Each component is compiled into a set of instructions that create DOM trees and directly update them when data changes.
For example, this component:

  selector: 'todos-cmp',
  template: `
` }) class TodosComponent { todos: Observable = this.store.pipe(select('todos')); constructor(private store: Store) {} }

It will be compiled to:

var TodosComponent = /** @class */ (function () {
  function TodosComponent(store) {
    this.store = store;
    this.todos = this.store.pipe(select('todos'));
  TodosComponent.ngComponentDef = defineComponent({
    type: TodosComponent,
    selectors: [["todos-cmp"]],
    factory: function TodosComponent_Factory(t) {
      return new (t || TodosComponent)(directiveInject(Store));
    consts: 2,
    vars: 3,
    template: function TodosComponent_Template(rf, ctx) {
      if (rf & 1) { // create dom
        pipe(1, "async");
        template(0, TodosComponent_div_Template_0, 2, 1, null, _c0);
      } if (rf & 2) { // update dom
        elementProperty(0, "ngForOf", bind(pipeBind1(1, 1, ctx.todos)));
    encapsulation: 2
  return TodosComponent;

The template function contains instructions for rendering and updating the DOM. Please note that the instructions are not interpreted by the framework rendering engine. They are the rendering engine.

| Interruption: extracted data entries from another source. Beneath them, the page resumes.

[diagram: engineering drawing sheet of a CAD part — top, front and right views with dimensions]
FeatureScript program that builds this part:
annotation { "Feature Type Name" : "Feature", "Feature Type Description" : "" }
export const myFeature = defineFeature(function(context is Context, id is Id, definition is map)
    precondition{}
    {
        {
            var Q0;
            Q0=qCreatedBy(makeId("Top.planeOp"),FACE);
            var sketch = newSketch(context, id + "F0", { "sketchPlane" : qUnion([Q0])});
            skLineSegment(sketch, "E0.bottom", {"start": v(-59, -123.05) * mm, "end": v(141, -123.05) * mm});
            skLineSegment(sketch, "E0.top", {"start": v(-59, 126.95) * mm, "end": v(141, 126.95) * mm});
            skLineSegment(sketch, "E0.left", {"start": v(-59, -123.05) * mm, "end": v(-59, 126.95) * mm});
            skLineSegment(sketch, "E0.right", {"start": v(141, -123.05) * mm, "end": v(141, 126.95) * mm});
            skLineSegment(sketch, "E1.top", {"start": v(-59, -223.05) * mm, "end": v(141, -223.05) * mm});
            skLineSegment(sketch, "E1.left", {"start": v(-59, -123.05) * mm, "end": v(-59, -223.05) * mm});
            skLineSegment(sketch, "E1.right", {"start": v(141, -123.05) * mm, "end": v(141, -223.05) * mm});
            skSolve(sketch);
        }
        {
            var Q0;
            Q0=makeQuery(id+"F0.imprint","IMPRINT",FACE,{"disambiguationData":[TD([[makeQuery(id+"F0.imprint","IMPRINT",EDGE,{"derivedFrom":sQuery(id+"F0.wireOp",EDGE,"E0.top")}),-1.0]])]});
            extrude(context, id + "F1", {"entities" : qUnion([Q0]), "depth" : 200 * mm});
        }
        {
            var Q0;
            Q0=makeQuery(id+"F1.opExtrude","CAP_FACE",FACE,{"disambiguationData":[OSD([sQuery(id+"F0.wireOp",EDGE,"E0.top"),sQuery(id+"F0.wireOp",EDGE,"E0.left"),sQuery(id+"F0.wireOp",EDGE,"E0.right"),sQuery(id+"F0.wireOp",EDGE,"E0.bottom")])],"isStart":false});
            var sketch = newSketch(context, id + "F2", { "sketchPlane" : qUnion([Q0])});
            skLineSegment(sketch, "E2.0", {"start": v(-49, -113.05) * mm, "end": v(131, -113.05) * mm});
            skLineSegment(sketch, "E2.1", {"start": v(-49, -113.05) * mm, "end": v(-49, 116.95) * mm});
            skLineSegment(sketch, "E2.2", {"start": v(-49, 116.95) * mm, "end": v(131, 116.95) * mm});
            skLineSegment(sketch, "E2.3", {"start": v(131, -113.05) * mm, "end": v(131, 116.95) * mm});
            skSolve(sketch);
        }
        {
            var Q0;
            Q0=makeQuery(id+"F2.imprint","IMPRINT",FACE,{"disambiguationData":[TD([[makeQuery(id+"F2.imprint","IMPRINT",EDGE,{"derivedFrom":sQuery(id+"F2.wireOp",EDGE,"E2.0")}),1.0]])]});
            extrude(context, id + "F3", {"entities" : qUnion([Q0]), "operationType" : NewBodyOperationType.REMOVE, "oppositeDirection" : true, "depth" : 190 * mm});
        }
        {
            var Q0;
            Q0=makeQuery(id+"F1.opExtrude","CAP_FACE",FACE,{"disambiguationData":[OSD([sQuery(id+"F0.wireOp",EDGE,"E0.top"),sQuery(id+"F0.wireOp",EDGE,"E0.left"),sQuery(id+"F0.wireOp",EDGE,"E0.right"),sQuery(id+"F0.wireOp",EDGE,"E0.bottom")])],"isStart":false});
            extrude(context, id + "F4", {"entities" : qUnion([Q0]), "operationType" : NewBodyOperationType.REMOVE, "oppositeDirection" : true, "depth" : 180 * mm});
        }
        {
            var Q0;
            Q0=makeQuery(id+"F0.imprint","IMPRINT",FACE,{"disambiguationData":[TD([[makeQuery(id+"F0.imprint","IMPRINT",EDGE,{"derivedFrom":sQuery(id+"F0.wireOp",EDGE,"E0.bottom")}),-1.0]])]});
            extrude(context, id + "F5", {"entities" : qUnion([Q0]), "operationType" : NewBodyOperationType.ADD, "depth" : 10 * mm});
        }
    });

Benefits of Incremental DOM

Why did Google decide to opt for the Incremental DOM, and not the Virtual DOM?

The task they set is to make applications show good performance on mobile devices. So, it was necessary to optimize the size of the bundle and the amount of memory consumed.

To solve the above tasks:

  • The rendering engine must be tree-shakable
  • The rendering engine should not consume a lot of memory

Incremental DOM and tree shakability

When using incremental DOM, the framework does not interpret the component; instead, the component refers to instructions. If any instruction is left untouched, then it will not be used in the future. Since this information is known at compile time, you can exclude unused instructions from the bundle.

Virtual DOM requires an interpreter to work. At the time of compilation, it is not known which part of it is needed and which part is not, so it is necessary to drive it into the browser entirely.

Incremental DOM and memory consumption

Virtual DOM creates an entire tree from scratch with every re-rendering.

The Incremental DOM does not require memory to re-render the view if it does not make changes to the DOM. The memory will need to be allocated only if DOM nodes are added or deleted, and the amount of allocated memory will be proportional to the changes made to the DOM.

Since most calls to render / template do not make any changes (or the changes they make are minor), significant memory savings are achieved.

Incremental DOM won?

Of course, everything is not so simple. For example, the fact that a render function returns a value provides excellent capabilities, say, in testing. On the other hand, step-by-step instruction execution with Firefox DevTools simplifies performance debugging and profiling. The ergonomics of a particular method depends on the framework used and the preferences of the developer.

Ivy + Incremental DOM =?

Angular has always been built on the use of HTML and templates (a couple of years ago I published a post in which I outlined my thoughts in support of this solution and its long-term effectiveness). That is why the main trump card Virtual DOM will never be a winner for Angular.

With all of this, tree shakability, and low memory consumption, I find it prudent to use the Incremental DOM as the basis for the new rendering engine.